### Extracted material

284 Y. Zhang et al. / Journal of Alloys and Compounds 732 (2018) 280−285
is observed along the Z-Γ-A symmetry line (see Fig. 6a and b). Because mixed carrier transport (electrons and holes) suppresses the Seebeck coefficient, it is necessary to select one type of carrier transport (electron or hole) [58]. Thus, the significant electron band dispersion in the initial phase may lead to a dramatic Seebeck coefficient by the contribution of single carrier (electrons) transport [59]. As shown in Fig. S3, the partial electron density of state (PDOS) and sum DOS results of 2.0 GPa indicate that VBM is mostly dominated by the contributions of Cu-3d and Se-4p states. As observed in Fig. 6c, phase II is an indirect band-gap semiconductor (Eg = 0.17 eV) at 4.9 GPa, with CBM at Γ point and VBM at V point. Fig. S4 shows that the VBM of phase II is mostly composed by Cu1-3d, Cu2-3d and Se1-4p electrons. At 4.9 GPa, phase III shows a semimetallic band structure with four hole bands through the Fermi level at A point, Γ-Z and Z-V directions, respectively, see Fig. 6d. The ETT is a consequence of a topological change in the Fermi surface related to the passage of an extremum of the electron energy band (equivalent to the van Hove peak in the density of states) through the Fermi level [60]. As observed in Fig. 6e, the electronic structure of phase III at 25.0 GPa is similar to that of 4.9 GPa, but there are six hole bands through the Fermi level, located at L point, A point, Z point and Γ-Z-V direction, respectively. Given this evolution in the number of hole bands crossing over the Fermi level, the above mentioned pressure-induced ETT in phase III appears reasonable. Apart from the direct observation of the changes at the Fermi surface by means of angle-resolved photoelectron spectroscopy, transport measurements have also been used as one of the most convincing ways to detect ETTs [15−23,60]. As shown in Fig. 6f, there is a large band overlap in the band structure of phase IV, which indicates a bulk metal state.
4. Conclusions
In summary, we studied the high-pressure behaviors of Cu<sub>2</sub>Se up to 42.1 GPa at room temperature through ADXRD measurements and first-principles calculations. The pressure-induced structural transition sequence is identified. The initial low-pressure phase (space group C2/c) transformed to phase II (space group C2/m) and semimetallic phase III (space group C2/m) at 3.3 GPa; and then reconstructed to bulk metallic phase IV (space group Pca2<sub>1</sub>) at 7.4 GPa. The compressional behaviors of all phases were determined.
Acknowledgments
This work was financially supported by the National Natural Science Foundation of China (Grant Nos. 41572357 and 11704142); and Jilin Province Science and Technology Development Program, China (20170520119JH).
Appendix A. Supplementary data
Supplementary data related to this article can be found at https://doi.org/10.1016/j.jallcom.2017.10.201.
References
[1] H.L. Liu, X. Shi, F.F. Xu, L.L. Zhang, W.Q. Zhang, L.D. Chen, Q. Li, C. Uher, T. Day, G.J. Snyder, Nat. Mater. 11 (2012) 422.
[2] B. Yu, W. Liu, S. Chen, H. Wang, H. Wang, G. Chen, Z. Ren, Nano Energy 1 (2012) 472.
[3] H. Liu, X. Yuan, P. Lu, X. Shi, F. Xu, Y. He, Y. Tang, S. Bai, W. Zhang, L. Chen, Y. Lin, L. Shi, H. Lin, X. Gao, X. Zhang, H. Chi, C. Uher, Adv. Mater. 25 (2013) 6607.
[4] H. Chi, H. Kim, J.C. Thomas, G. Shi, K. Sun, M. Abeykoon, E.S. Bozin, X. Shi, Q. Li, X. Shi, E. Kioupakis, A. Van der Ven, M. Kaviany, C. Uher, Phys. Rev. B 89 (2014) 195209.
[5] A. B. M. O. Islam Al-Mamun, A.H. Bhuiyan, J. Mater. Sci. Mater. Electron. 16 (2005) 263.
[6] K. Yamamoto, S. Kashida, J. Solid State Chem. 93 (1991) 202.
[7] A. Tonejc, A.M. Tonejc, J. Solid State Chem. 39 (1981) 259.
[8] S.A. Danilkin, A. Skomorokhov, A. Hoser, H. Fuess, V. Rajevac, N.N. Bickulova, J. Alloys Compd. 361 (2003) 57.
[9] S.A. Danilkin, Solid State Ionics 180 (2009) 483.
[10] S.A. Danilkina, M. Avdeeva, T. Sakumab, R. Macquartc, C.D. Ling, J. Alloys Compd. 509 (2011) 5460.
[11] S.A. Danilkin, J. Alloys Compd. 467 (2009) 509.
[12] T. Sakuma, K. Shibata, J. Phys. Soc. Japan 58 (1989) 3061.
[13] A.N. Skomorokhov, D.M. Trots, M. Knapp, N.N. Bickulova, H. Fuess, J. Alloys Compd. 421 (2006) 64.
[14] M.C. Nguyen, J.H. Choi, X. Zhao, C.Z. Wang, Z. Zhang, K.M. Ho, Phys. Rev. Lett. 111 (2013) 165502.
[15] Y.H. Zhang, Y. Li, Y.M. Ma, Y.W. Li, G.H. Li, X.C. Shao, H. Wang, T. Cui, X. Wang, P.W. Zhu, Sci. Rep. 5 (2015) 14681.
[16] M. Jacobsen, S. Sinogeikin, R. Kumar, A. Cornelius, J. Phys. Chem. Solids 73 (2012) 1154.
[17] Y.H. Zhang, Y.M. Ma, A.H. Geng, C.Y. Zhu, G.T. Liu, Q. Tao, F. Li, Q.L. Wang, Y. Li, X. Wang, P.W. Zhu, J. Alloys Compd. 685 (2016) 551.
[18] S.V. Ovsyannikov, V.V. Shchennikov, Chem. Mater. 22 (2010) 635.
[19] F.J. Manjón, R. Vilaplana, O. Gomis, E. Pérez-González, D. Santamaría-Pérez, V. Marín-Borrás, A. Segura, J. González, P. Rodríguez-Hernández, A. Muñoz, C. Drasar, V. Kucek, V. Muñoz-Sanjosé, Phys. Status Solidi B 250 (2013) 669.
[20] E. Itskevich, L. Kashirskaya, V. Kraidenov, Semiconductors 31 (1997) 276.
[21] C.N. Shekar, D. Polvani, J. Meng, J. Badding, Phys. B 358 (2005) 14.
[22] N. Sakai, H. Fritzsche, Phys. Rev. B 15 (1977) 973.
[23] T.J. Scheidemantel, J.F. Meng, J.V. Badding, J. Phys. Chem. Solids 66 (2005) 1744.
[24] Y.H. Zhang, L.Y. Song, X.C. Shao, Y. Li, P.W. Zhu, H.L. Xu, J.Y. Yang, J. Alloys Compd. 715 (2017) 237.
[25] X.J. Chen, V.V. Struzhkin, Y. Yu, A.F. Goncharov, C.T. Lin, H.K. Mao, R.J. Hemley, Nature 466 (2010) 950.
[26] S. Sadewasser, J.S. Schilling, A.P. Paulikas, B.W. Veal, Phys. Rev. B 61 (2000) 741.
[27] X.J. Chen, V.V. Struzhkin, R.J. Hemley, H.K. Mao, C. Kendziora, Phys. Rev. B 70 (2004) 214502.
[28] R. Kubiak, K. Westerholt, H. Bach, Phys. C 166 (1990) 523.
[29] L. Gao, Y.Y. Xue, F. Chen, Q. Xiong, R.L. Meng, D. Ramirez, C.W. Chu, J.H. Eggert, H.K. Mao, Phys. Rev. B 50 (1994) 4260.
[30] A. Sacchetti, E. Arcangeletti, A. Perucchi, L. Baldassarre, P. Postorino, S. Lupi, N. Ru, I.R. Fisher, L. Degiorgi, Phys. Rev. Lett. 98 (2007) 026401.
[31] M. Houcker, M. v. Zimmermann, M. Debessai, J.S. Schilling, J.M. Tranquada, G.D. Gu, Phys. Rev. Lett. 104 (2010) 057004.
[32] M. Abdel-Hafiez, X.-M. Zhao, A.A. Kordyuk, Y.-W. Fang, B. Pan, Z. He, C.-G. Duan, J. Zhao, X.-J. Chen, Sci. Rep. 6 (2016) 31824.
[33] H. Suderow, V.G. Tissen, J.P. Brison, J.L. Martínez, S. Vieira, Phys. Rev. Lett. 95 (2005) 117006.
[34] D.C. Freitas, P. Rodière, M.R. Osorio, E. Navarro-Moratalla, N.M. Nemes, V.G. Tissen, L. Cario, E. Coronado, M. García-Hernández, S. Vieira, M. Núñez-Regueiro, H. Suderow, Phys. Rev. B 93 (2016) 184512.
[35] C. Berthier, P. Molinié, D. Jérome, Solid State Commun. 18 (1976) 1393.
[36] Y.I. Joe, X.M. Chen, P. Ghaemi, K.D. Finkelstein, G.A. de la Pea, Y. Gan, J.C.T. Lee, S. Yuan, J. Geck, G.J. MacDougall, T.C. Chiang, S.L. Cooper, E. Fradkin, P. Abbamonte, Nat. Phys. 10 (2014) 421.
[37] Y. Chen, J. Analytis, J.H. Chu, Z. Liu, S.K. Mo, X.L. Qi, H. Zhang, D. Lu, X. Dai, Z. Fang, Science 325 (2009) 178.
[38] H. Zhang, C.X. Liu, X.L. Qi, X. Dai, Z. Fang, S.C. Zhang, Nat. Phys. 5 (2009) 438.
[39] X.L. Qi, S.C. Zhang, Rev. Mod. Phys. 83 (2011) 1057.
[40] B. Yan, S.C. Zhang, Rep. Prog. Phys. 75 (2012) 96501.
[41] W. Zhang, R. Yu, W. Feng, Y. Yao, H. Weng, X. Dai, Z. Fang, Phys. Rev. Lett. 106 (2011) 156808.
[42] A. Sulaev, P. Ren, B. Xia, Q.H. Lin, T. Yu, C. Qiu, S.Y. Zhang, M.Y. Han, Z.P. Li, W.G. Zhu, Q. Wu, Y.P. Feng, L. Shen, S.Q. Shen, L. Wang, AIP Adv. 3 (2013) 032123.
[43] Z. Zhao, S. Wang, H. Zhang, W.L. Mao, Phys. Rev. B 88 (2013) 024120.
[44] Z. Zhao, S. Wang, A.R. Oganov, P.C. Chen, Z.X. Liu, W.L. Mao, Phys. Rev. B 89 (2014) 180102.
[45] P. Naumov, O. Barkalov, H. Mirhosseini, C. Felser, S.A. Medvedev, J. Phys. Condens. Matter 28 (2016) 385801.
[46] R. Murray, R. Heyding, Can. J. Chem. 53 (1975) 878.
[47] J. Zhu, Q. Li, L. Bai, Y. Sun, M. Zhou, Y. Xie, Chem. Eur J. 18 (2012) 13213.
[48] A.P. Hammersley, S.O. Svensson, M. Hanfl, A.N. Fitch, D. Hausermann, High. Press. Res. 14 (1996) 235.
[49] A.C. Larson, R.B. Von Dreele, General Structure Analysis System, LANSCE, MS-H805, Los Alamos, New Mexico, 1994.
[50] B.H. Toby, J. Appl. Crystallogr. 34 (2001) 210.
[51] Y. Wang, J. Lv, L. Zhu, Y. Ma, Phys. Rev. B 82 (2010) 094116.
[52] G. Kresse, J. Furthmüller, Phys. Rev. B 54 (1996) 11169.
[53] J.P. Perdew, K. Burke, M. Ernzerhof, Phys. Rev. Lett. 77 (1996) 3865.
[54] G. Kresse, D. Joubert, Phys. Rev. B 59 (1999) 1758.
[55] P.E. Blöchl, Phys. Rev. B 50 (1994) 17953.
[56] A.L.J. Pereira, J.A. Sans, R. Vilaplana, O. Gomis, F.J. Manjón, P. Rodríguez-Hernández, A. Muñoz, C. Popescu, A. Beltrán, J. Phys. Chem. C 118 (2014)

### Directions
All lines from the line holding "[53] J.P. Perdew, K." through the end of the records above need to be transcribed exactly, and no other text should appear.

### Result
[53] J.P. Perdew, K. Burke, M. Ernzerhof, Phys. Rev. Lett. 77 (1996) 3865.
[54] G. Kresse, D. Joubert, Phys. Rev. B 59 (1999) 1758.
[55] P.E. Blöchl, Phys. Rev. B 50 (1994) 17953.
[56] A.L.J. Pereira, J.A. Sans, R. Vilaplana, O. Gomis, F.J. Manjón, P. Rodríguez-Hernández, A. Muñoz, C. Popescu, A. Beltrán, J. Phys. Chem. C 118 (2014)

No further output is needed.